Suppose we want to compute an infinite sum of the form $S := \sum_{x=0}^\infty f(x)p(x)$ within a tolerance error $\epsilon$, where $f : \mathcal{X} \to \mathbb{R}^+$ is some functional of interest and $p(x)$ is a probability mass function. For convenience, write $S = S_b + S_a$.

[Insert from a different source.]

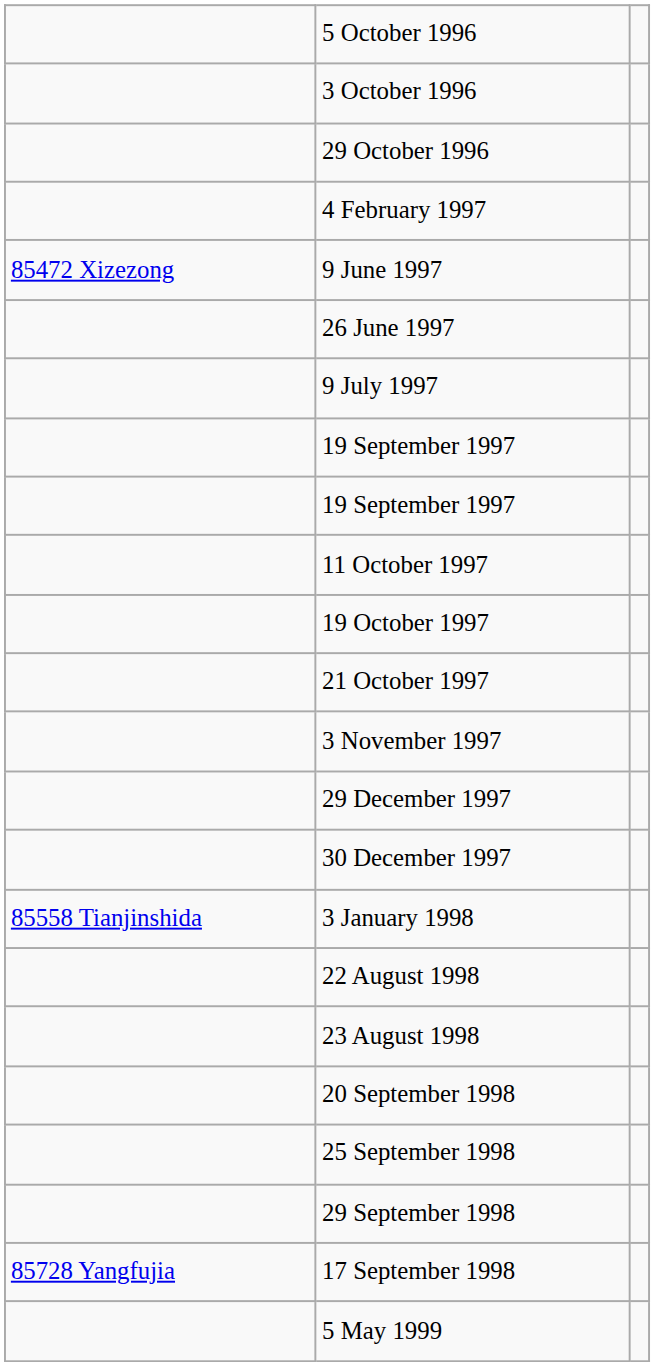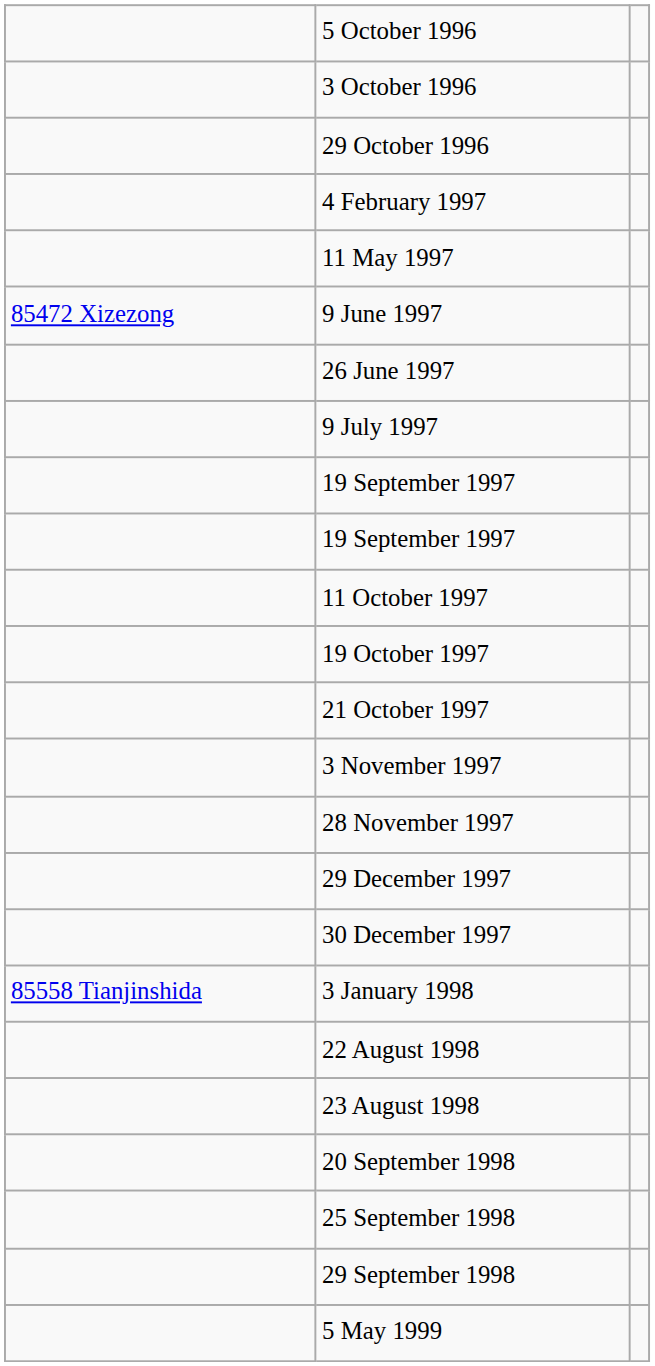+ row: 11 May 1997
+ row: 28 November 1997
- row: 85728 Yangfujia | 17 September 1998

If $g(x) := f(x)p(x)$ achieves a single maximum, $g(n^\star)$, I claim one can use some standard results on infinite series (e.g. the ones presented here) to approximate $S_a = \sum_{k = n^\star +1}^\infty g(k)$ by exploiting the fact that for $n > n^\star$ we have a sequence which is positive, decreasing with $r_n:= g(n+1)/g(n)$ such that $\lim_{n\to\infty} r_n = 0$. If we define $z_n = \frac{g(n + 1)}{1 - r_n}$ $-$ see equation (2) in the linked notes $-$, I think we can finally claim that there exists $n^\prime(\epsilon)$ such that $$ \left|S - \left(S_b + S_{n'} + \frac{z_{n'}}{2}\right)\right| < \epsilon, $$ where $S_b := \sum_{k= 0}^{n^\star} g(k)$ and $S_{n^\prime}:= \sum_{j= n^\star}^{n^\prime} g(j)$.
Questions:
- I couldn't find these calculations anywhere on the web, suggesting it's not in the toolkit of statisticians. Is this technique useful in general or is the restriction of a single maximum a bit much?
- Is there a more general solution along the same lines that relaxes these assumptions (positivity of $f$ and the concavity of $pf$)?